These authors present 33 shoulders having shoulder arthroplasty 0.7-13.1 (mean 4.7) years after successful treatment of an infected lower extremity arthroplasty. Nine of the patients were receiving chronic antibiotic suppression at the time of their shoulder arthroplasty. Two patients had revision surgery: one for aseptic glenoid loosening and one for infection after a periprosthetic fracture.
Comment: The patients in this series had at least 3 intraoperative culture specimens obtained at the time of their hip or knee resection revision reimplantation surgery. Six patients grew methicillin-resistant Staphylococcus Aureus, 8 methicillin-sensitive S. Aureus, 11 coagulase negative staphylococcus, 2 Enterococcus faecalis, 1 viridans streptococcus, and 1 Propionibacterium acnes. It is of note that lower extremity bacteria represent a somewhat different set of infecting organisms than the dominance of Propionibacterium and coagulase negative staphylococcus commonly seen in infected shoulder arthroplasties. It is also of note that four patients were considered to have 'culture-negative' infections – obviously a tricky diagnosis to make.

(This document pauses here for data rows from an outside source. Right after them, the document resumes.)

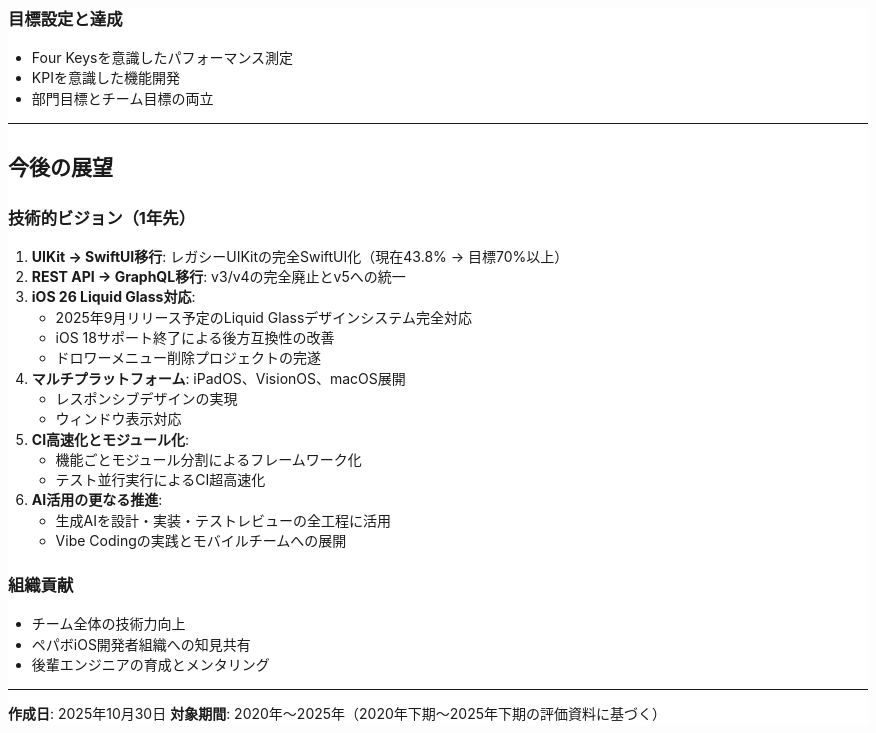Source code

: ### 目標設定と達成
- Four Keysを意識したパフォーマンス測定
- KPIを意識した機能開発
- 部門目標とチーム目標の両立

---

## 今後の展望

### 技術的ビジョン（1年先）
1. **UIKit → SwiftUI移行**: レガシーUIKitの完全SwiftUI化（現在43.8% → 目標70%以上）
2. **REST API → GraphQL移行**: v3/v4の完全廃止とv5への統一
3. **iOS 26 Liquid Glass対応**:
   - 2025年9月リリース予定のLiquid Glassデザインシステム完全対応
   - iOS 18サポート終了による後方互換性の改善
   - ドロワーメニュー削除プロジェクトの完遂
4. **マルチプラットフォーム**: iPadOS、VisionOS、macOS展開
   - レスポンシブデザインの実現
   - ウィンドウ表示対応
5. **CI高速化とモジュール化**:
   - 機能ごとモジュール分割によるフレームワーク化
   - テスト並行実行によるCI超高速化
6. **AI活用の更なる推進**:
   - 生成AIを設計・実装・テストレビューの全工程に活用
   - Vibe Codingの実践とモバイルチームへの展開

### 組織貢献
- チーム全体の技術力向上
- ペパボiOS開発者組織への知見共有
- 後輩エンジニアの育成とメンタリング

---

**作成日**: 2025年10月30日
**対象期間**: 2020年〜2025年（2020年下期〜2025年下期の評価資料に基づく）
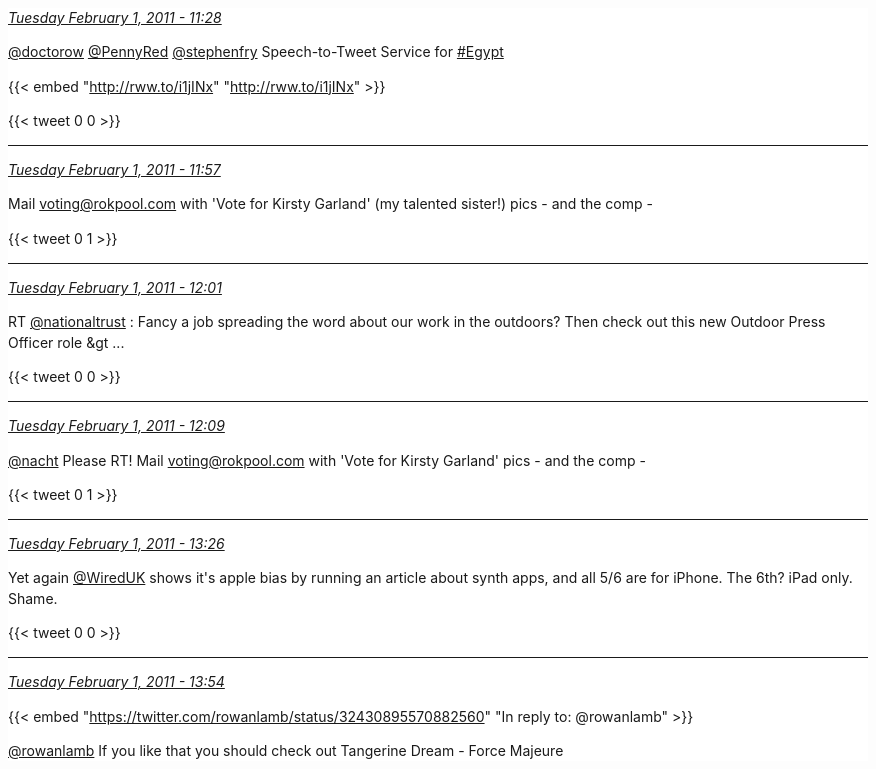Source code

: 
<p><a id="32399918417051648" href="#32399918417051648"><em title="2011-02-01T11:28:37.000+00:00">Tuesday February 1, 2011 - 11:28</em></a></p>
      
[@doctorow](https://twitter.com/@doctorow)  [@PennyRed](https://twitter.com/@PennyRed)  [@stephenfry](https://twitter.com/@stephenfry)  Speech-to-Tweet Service for [#Egypt](/tags/Egypt) 

{{< embed "http://rww.to/i1jINx" "http://rww.to/i1jINx" >}}


{{< tweet 0 0 >}}

---

<p><a id="32407150961623040" href="#32407150961623040"><em title="2011-02-01T11:57:21.000+00:00">Tuesday February 1, 2011 - 11:57</em></a></p>
      
Mail voting@rokpool.com with 'Vote for Kirsty Garland' (my talented sister!) pics -  and the comp - 

{{< tweet 0 1 >}}

---

<p><a id="32408257431605248" href="#32408257431605248"><em title="2011-02-01T12:01:45.000+00:00">Tuesday February 1, 2011 - 12:01</em></a></p>
      
RT [@nationaltrust](https://twitter.com/@nationaltrust) : Fancy a job spreading the word about our work in the outdoors? Then check out this new Outdoor Press Officer role &gt ...

{{< tweet 0 0 >}}

---

<p><a id="32410197171372032" href="#32410197171372032"><em title="2011-02-01T12:09:27.000+00:00">Tuesday February 1, 2011 - 12:09</em></a></p>
      
[@nacht](https://twitter.com/@nacht)  Please RT! Mail voting@rokpool.com with 'Vote for Kirsty Garland' pics -  and the comp - 

{{< tweet 0 1 >}}

---

<p><a id="32429621261635584" href="#32429621261635584"><em title="2011-02-01T13:26:38.000+00:00">Tuesday February 1, 2011 - 13:26</em></a></p>
      
Yet again [@WiredUK](https://twitter.com/@WiredUK)  shows it's apple bias by running an article about synth apps, and all 5/6 are for iPhone. The 6th? iPad only. Shame.

{{< tweet 0 0 >}}

---

<p><a id="32436587564371968" href="#32436587564371968"><em title="2011-02-01T13:54:19.000+00:00">Tuesday February 1, 2011 - 13:54</em></a></p>
      
{{< embed "https://twitter.com/rowanlamb/status/32430895570882560" "In reply to: @rowanlamb" >}}


[@rowanlamb](https://twitter.com/@rowanlamb)  If you like that you should check out Tangerine Dream - Force Majeure 
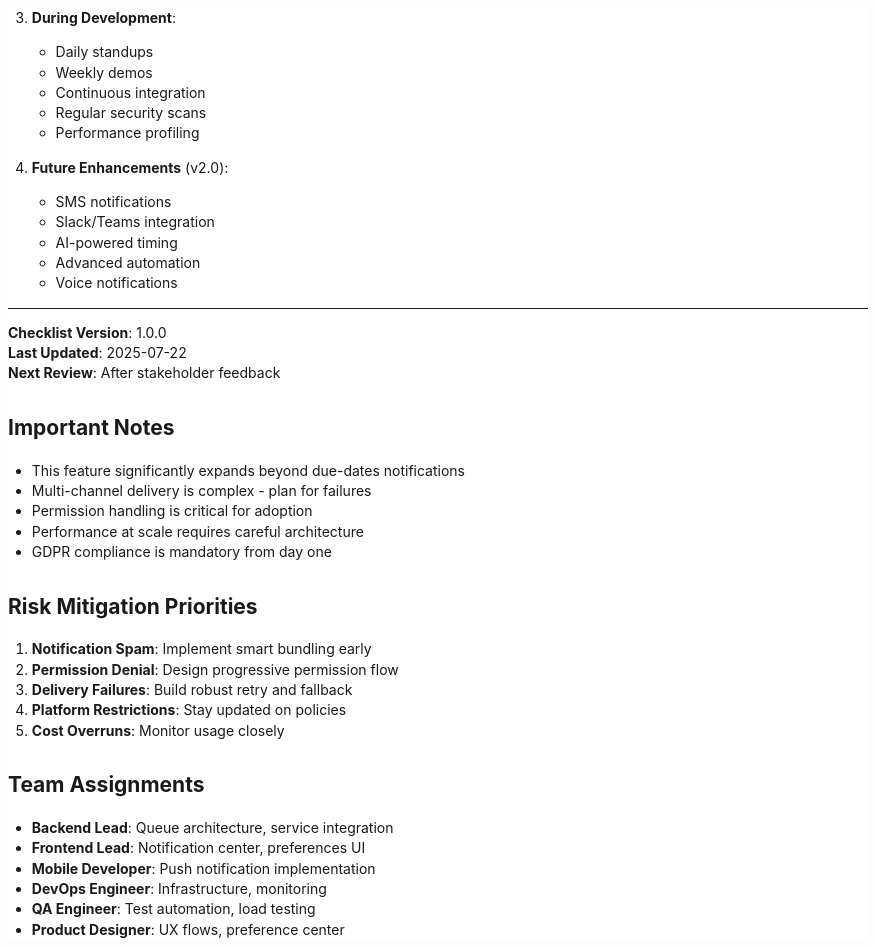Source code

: 3. **During Development**:
   - Daily standups
   - Weekly demos
   - Continuous integration
   - Regular security scans
   - Performance profiling

4. **Future Enhancements** (v2.0):
   - SMS notifications
   - Slack/Teams integration
   - AI-powered timing
   - Advanced automation
   - Voice notifications

---

**Checklist Version**: 1.0.0  
**Last Updated**: 2025-07-22  
**Next Review**: After stakeholder feedback

## Important Notes

- This feature significantly expands beyond due-dates notifications
- Multi-channel delivery is complex - plan for failures
- Permission handling is critical for adoption
- Performance at scale requires careful architecture
- GDPR compliance is mandatory from day one

## Risk Mitigation Priorities

1. **Notification Spam**: Implement smart bundling early
2. **Permission Denial**: Design progressive permission flow
3. **Delivery Failures**: Build robust retry and fallback
4. **Platform Restrictions**: Stay updated on policies
5. **Cost Overruns**: Monitor usage closely

## Team Assignments

- **Backend Lead**: Queue architecture, service integration
- **Frontend Lead**: Notification center, preferences UI
- **Mobile Developer**: Push notification implementation
- **DevOps Engineer**: Infrastructure, monitoring
- **QA Engineer**: Test automation, load testing
- **Product Designer**: UX flows, preference center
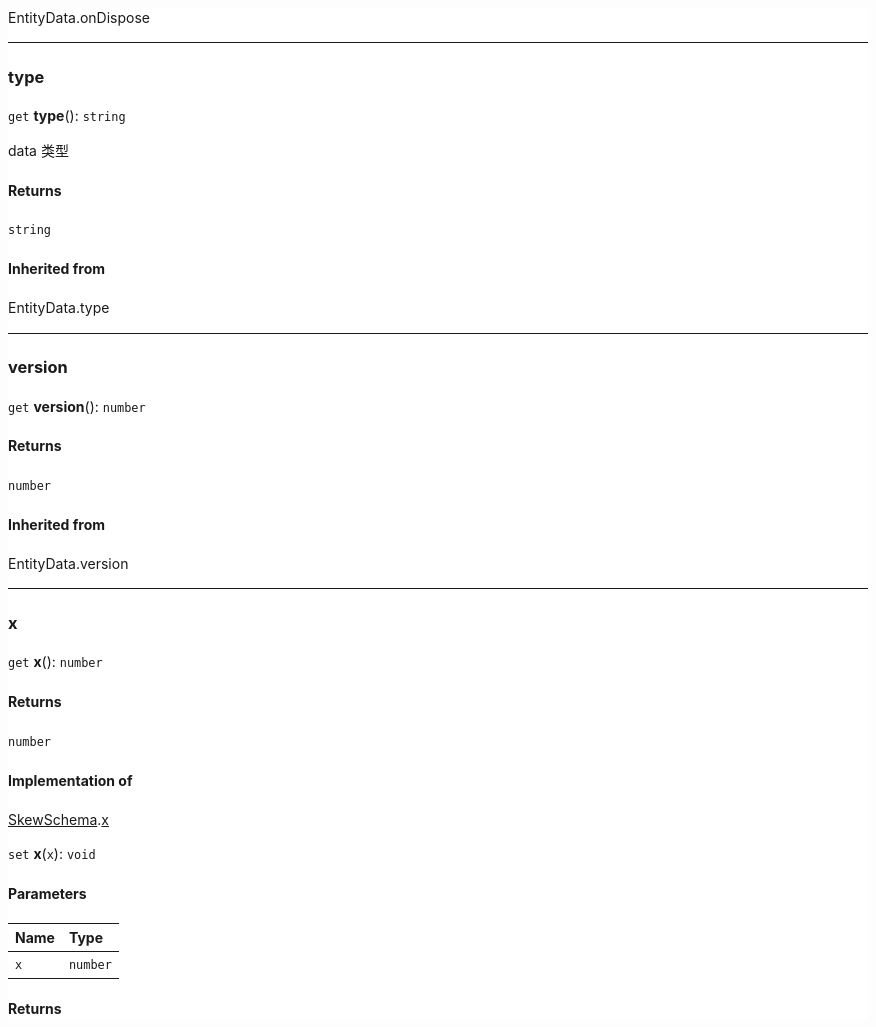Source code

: EntityData.onDispose

***

### type

`get` **type**(): `string`

data 类型

#### Returns

`string`

#### Inherited from

EntityData.type

***

### version

`get` **version**(): `number`

#### Returns

`number`

#### Inherited from

EntityData.version

***

### x

`get` **x**(): `number`

#### Returns

`number`

#### Implementation of

[SkewSchema](/en/auto-docs/free-layout-editor/interfaces/SkewSchema.md).[x](/en/auto-docs/free-layout-editor/interfaces/SkewSchema.md#x)

`set` **x**(`x`): `void`

#### Parameters

| Name | Type |
| :------ | :------ |
| `x` | `number` |

#### Returns
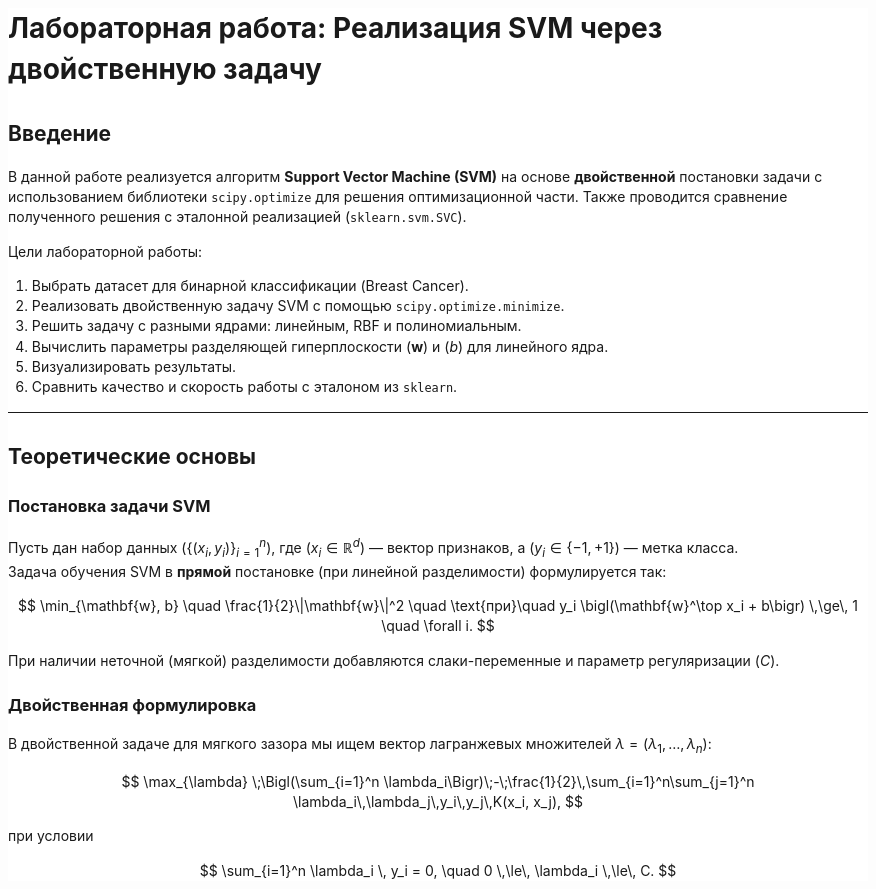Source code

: # Лабораторная работа: Реализация SVM через двойственную задачу

## Введение

В данной работе реализуется алгоритм **Support Vector Machine (SVM)** на основе **двойственной** постановки задачи с использованием библиотеки `scipy.optimize` для решения оптимизационной части. Также проводится сравнение полученного решения с эталонной реализацией (`sklearn.svm.SVC`).

Цели лабораторной работы:
1. Выбрать датасет для бинарной классификации (Breast Cancer).
2. Реализовать двойственную задачу SVM с помощью `scipy.optimize.minimize`.
3. Решить задачу с разными ядрами: линейным, RBF и полиномиальным.
4. Вычислить параметры разделяющей гиперплоскости $(\mathbf{w})$ и $(b)$ для линейного ядра.
5. Визуализировать результаты.
6. Сравнить качество и скорость работы с эталоном из `sklearn`.

---

## Теоретические основы

### Постановка задачи SVM

Пусть дан набор данных $(\bigl\{(x_i, y_i)\bigr\}_{i=1}^n)$, где $(x_i \in \mathbb{R}^d)$ — вектор признаков, а $(y_i \in \{-1, +1\})$ — метка класса.  
Задача обучения SVM в **прямой** постановке (при линейной разделимости) формулируется так:

$$
\min_{\mathbf{w}, b} \quad \frac{1}{2}\|\mathbf{w}\|^2 
\quad \text{при}\quad 
y_i \bigl(\mathbf{w}^\top x_i + b\bigr) \,\ge\, 1 \quad \forall i.
$$

При наличии неточной (мягкой) разделимости добавляются слаки-переменные и параметр регуляризации $(C)$.

### Двойственная формулировка

В двойственной задаче для мягкого зазора мы ищем вектор лагранжевых множителей $\lambda = (\lambda_1, \dots, \lambda_n)$:

$$
\max_{\lambda} \;\Bigl(\sum_{i=1}^n \lambda_i\Bigr)\;-\;\frac{1}{2}\,\sum_{i=1}^n\sum_{j=1}^n \lambda_i\,\lambda_j\,y_i\,y_j\,K(x_i, x_j),
$$

при условии

$$
\sum_{i=1}^n \lambda_i \, y_i = 0, 
\quad
0 \,\le\, \lambda_i \,\le\, C.
$$
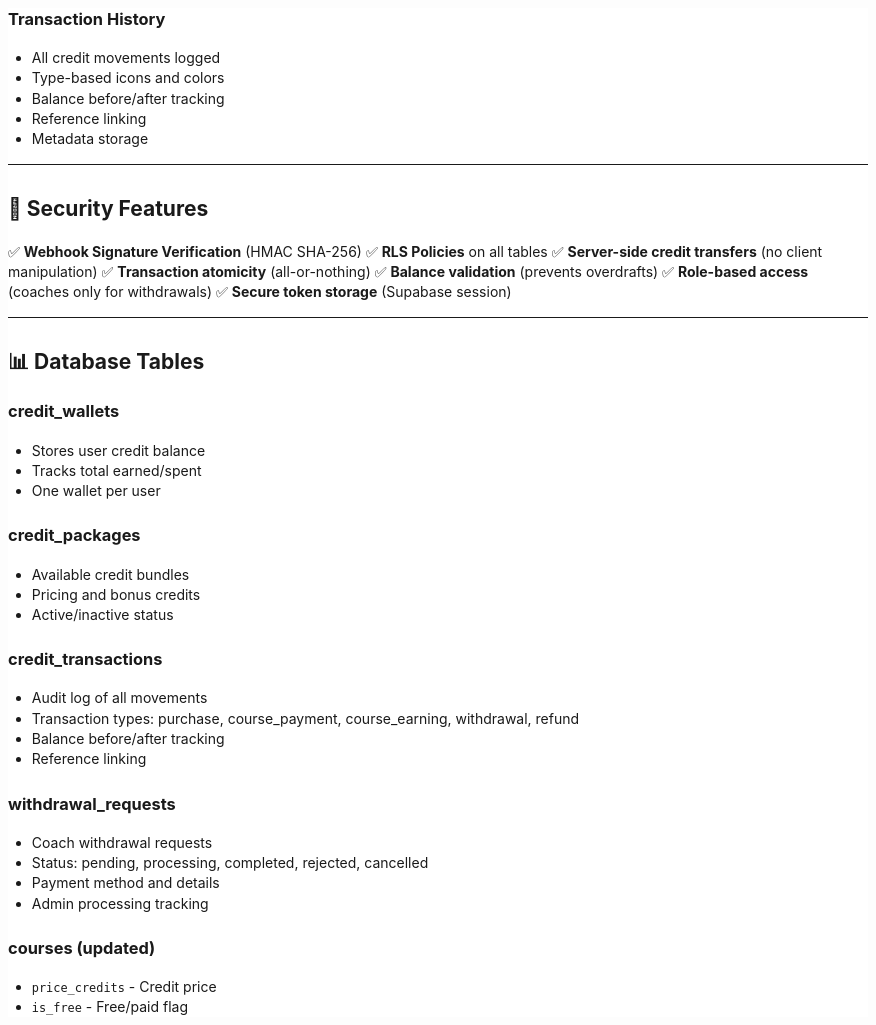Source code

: ### **Transaction History**
- All credit movements logged
- Type-based icons and colors
- Balance before/after tracking
- Reference linking
- Metadata storage

---

## **🔐 Security Features**

✅ **Webhook Signature Verification** (HMAC SHA-256)
✅ **RLS Policies** on all tables
✅ **Server-side credit transfers** (no client manipulation)
✅ **Transaction atomicity** (all-or-nothing)
✅ **Balance validation** (prevents overdrafts)
✅ **Role-based access** (coaches only for withdrawals)
✅ **Secure token storage** (Supabase session)

---

## **📊 Database Tables**

### **credit_wallets**
- Stores user credit balance
- Tracks total earned/spent
- One wallet per user

### **credit_packages**
- Available credit bundles
- Pricing and bonus credits
- Active/inactive status

### **credit_transactions**
- Audit log of all movements
- Transaction types: purchase, course_payment, course_earning, withdrawal, refund
- Balance before/after tracking
- Reference linking

### **withdrawal_requests**
- Coach withdrawal requests
- Status: pending, processing, completed, rejected, cancelled
- Payment method and details
- Admin processing tracking

### **courses** (updated)
- `price_credits` - Credit price
- `is_free` - Free/paid flag
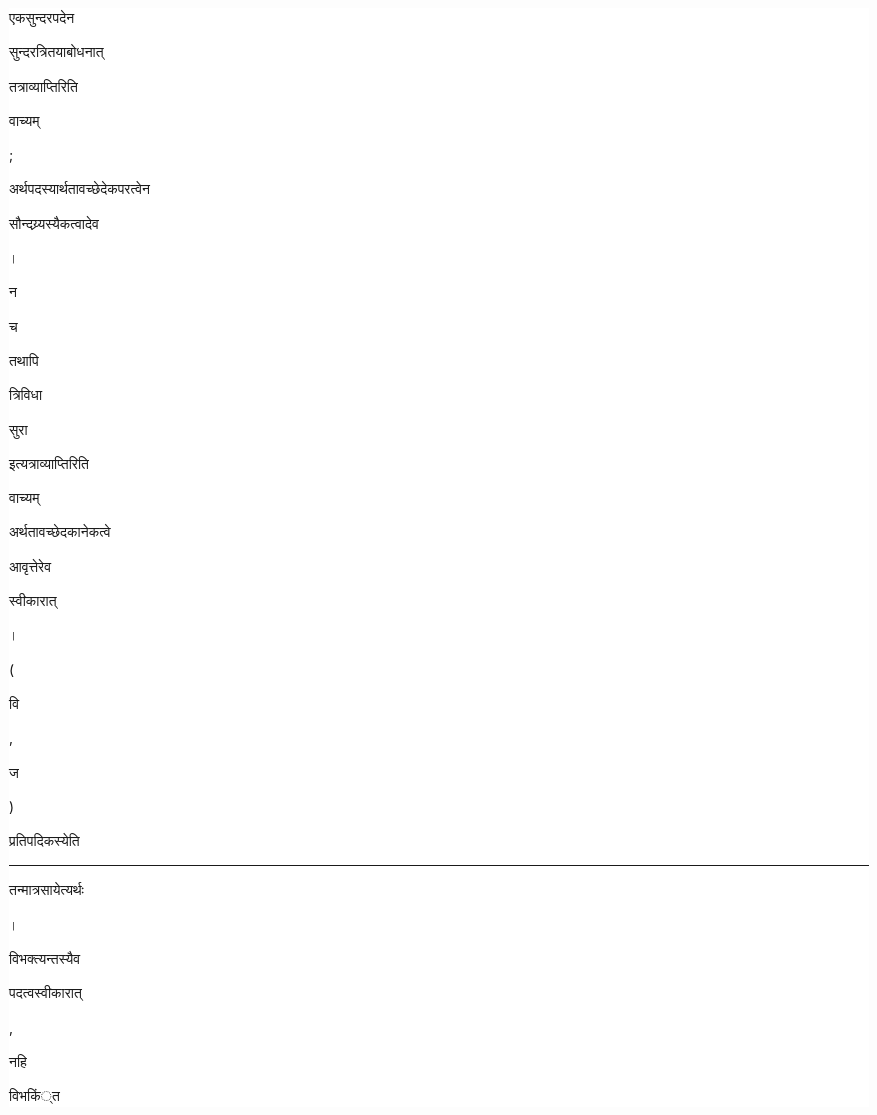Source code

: एकसुन्दरपदेन

सुन्दरत्रितयाबोधनात्

तत्राव्याप्तिरिति

वाच्यम्

;

अर्थपदस्यार्थतावच्छेदेकपरत्वेन

सौन्दय्र्यस्यैकत्वादेव

।

न

च

तथापि

त्रिविधा

सुरा

इत्यत्राव्याप्तिरिति

वाच्यम्

अर्थतावच्छेदकानेकत्वे

आवृत्तेरेव

स्वीकारात्

।

(

वि

,

ज

)

प्रतिपदिकस्येति

---

तन्मात्रसायेत्यर्थः

।

विभक्त्यन्तस्यैव

पदत्वस्वीकारात्

,

नहि

विभकिं्त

There are at least two ways that a prior infection in a lower extremity arthroplasty might increase the risk of an upper extremity arthroplasty infection:
(1) by hematogenous spread from residual bacteria in the lower extremity arthroplasty (this would seem unlikely if the lower extremity arthroplasty was successfully treated)
and
(2) by indicating that the patient’s general resistance to infection might be compromised (these patients did have some possible risk factors for periprosthetic infection: BMI average 33, diabetes in 15%, smoking in 15%, ASA class average 2.5, and Charlton Comorbidity Index average 4.3).
Before proceeding with an elective shoulder arthroplasty in a patient with prior lower extremity periprosthetic infection, both the status of the previously infected hip or knee and the patient's resistance to infection need to be considered by the surgeon and the patient.